This repository contains usefull python tools to deal with de novo genome assemblies using MUMmer4 and blast+.
Tools.py
- Contains the main functions and classes used by the other script.
extractFragment.py
- Extract a fragment of a fasta file (either a whole sequence, or a fragment of a sequence (1-based positions))
maskTelomeres.py
- Mask X kb at the start and end of each sequence of a fasta file.
reorderContigs.py
- Reorder contigs based on a reference genome. Usefull to have a clean diagonal when plotting against the reference.
renameContigs.py
- Rename contigs based on a reference genome.
filterContigSize.py
- Filter out contigs smaller than a specified threshold.
getNuclearContigs.py
- Retrieve contigs corresponding the nuclear genome, based on sequence similarity with a reference genome or a BLAST database containing nuclear chromosomes (several strain avoid reference bias).
removeRedundantContigs.py
- Remove contigs that are entirely covered by other contigs of the same assembly.
NbContigsToXCoverage.py
- Give the number of contig required to cover X% of a reference genome.
checkChromosomePresence.py
- Take a reference genome and indicate how many reference chromosomes are covered at X % (80% default) by the draft assembly.

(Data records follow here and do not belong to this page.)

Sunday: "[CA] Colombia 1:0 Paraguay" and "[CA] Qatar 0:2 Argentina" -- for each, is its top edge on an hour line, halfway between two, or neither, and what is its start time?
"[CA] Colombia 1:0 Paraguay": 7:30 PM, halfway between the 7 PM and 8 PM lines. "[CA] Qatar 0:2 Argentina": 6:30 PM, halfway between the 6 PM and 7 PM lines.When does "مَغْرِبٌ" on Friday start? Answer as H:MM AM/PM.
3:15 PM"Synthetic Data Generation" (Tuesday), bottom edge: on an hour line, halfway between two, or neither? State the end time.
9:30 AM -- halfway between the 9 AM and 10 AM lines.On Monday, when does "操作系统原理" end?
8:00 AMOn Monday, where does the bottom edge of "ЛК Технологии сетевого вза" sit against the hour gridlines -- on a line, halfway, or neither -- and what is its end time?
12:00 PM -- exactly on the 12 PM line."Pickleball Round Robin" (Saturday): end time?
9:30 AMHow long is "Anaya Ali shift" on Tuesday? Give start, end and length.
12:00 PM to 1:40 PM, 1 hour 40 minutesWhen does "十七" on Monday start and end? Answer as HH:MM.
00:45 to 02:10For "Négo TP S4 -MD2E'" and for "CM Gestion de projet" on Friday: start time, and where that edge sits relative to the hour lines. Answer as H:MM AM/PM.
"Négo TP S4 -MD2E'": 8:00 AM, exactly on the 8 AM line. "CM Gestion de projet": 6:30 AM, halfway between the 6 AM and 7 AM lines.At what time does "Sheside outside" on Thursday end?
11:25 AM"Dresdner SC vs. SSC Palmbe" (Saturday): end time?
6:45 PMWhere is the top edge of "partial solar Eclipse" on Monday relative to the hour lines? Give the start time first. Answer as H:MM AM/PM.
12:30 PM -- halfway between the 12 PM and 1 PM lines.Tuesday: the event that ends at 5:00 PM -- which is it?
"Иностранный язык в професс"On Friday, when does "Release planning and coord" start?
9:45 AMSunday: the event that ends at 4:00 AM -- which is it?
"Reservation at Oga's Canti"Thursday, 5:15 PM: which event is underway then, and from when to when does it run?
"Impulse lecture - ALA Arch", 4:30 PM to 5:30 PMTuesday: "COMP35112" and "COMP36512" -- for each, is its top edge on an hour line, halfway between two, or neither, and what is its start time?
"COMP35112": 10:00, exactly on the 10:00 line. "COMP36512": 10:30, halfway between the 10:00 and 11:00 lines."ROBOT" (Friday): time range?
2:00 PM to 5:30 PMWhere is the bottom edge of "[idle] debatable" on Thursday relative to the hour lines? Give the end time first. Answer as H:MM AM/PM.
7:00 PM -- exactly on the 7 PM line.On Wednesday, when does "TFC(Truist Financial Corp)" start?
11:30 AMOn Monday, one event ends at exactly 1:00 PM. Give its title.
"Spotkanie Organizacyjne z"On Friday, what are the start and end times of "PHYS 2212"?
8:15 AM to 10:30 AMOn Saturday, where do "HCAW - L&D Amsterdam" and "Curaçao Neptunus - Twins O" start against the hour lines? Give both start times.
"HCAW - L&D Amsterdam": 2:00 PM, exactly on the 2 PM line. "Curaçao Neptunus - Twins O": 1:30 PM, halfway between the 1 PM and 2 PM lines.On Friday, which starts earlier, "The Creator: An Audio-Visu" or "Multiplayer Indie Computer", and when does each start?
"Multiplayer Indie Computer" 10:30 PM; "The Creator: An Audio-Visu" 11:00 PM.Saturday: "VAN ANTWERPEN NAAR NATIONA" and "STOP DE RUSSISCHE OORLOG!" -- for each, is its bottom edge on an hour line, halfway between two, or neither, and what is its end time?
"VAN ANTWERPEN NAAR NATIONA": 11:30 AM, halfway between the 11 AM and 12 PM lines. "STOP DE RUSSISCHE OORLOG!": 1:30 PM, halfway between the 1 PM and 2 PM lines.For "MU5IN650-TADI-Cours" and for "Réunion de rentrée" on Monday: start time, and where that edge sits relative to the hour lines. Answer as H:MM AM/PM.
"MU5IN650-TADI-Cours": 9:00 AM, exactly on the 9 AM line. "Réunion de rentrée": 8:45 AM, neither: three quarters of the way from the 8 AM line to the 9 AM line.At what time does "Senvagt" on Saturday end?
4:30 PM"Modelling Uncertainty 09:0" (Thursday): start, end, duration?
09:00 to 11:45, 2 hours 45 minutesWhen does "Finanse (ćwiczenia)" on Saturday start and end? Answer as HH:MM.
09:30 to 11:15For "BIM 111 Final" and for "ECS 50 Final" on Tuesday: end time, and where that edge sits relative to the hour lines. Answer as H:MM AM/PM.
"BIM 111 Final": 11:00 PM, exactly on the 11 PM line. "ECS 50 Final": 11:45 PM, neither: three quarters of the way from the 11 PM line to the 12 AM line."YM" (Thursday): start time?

A detailled output (-i) gives the coverage of each chromosome of the reference.
findDoubleCentromeres.py
- Take the centromere sequence and indicate how many contigs contain more than 1 centromere.
findMergedChromosomes.py
- Give the number of contigs covering several reference chromosomes. Can be inacurate because of large translocation. Better use findDoubleCentromere.py to identify merged chromosomes.